Smells like team spirit: Getting ‘art’ out of artificial intelligenceJaspreet Bindra
There seems to be something about artists dying young. Keats died at 25, Rupert Brooke at 27, PB Shelley when he was just 29. It is also surreal as to how some brilliant young musicians died at the age of 27 – Kurt Cobain of Nirvana, Jim Morrison of the Doors, music diva Amy Winehouse and the legendary guitarist, Jimi Hendrix. What is also tragically coincidental is how they died –overdosed on drugs or alcohol, severely depressed, and unable to handle their own fame. Though they had only a few years to bloom, all of them became legends in their short lifetimes. Imagine if they had lived even a few years longer, how much more beautiful art and music they would have given us.
Well, now we do not have to only imagine it. A project called Lost Tapes of the 27 Club, focused on mental health in the music industry, recently released a song called ‘Drowned in the Sun’. It was touted as a brand new, never heard before Nirvana song. Except that this song was never written by Kurt Cobain or Nirvana and discovered from some old, musty attic years later; it was written by an AI, an Artificial Intelligence engine.
To be more precise, it was written by a neural network trained on the entire body of Nirvana’s work. Google created a neural network called Magenta in 2016, which was built using TensorFlow, the vast open-source deep learning and AI library that Google maintains. Magenta was specifically designed to ‘explore the role of machine learning as a tool in the creative process’. Nirvana’s tracks were fed into Magenta as MIDI (Musical Instrument Digital Interface) files – this format details the song, and represents musical parameters like tempo and pitch, vocal melody, and guitar riffs. The neural network found patterns and linkages in these different elements and use those to predict what could come next, and thus created an entire song. What is interesting is that Magenta did not act like one magic black box ranking out new songs. Magenta wrote the music, but a totally different neural network wrote the lyrics. Then, a team of Nirvana-loving humans sorted through pages and pages of output to find lyrics that fit the melodies created.
┄┄┄┄┄┄
Requirement A. Can you condense the paragraph of the article on AI-written music that begins "To be more precise" into a short list that keeps its main facts?
Requirement B. How would you say this sentence from the article on AI-written music in Spanish: "Magenta wrote the music, but a totally different neural network wrote the lyrics."
Requirement C. Could you write what comes next in the article on AI-written music, picking up after its last sentence?
The stored items are separate material, unconnected to the article on AI-written music.

Stored items
┄┄┄┄┄┄
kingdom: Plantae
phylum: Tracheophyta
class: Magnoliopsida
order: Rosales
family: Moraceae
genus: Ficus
┄┄┄┄┄┄
Answer space A.
- The song was written by a neural network trained on all of Nirvana's work.
- Google created this network, Magenta, in 2016. It was built with TensorFlow, Google's open-source deep learning and AI library, to explore machine learning as a tool in the creative process.
- Nirvana's tracks went in as MIDI files, which represent tempo, pitch, vocal melody and guitar riffs.
- Magenta found patterns and links among these elements and used them to predict what could come next, producing an entire song.
- Magenta wrote the music, but a different neural network wrote the lyrics.
- A team of Nirvana-loving humans sorted through the output to find lyrics that fit the melodies.

Answer space B. Magenta escribió la música, pero una red neuronal totalmente distinta escribió la letra.

Answer space C.
A couple of years before, a new artist burst into the logo and branding art scene, this time in Russia. Her name was Nikolay Aranov, and she was a part of the biggest multidisciplinary design company in Russia, Art.Lebedev Studio. Her work created a lot of buzz, snagged twenty odd clients, and created a large following in social media. Her designs were out of the world, beautiful visually, and almost unhuman in their prolific output. This is probably because Nikolay was, you guessed it, an AI. The AI was trained using hand-drawn vector images each associated with one or more themes. If you wanted to start a new design, you described the client, the goods and services on offer, and what kind of output you were looking for: a typical creative brief. Nikolay would then parse these words to find some associated images and produce several started designs. Much like the Cobain process, it would go to another set of algorithms, which would ‘touch up’ the designs. Finally, again, they would go to a human designer who would select the best option, enhance it if needed, and then present it to the client.
I have written earlier on if and how AI can be creative – whether in art, music, games, writing or conversations. Microsoft Labs collaborated with partners to create a Rembrandt painting from scratch, six centuries after the artist died (see www.thenextrembrandt.com ). DeepMind’s AlphaGo comprehensively defeated the Go world champion in the creative, ‘human’ game of Go. IBMs Watson debated the world champion human debater, though it was bested by the human, and OpenAI’s GPT3 blew our minds on how well it could converse and write. Even I worked with an AI partner to hack together an AI bot that wrote a chapter on itself (AI writing on AI) in my first book.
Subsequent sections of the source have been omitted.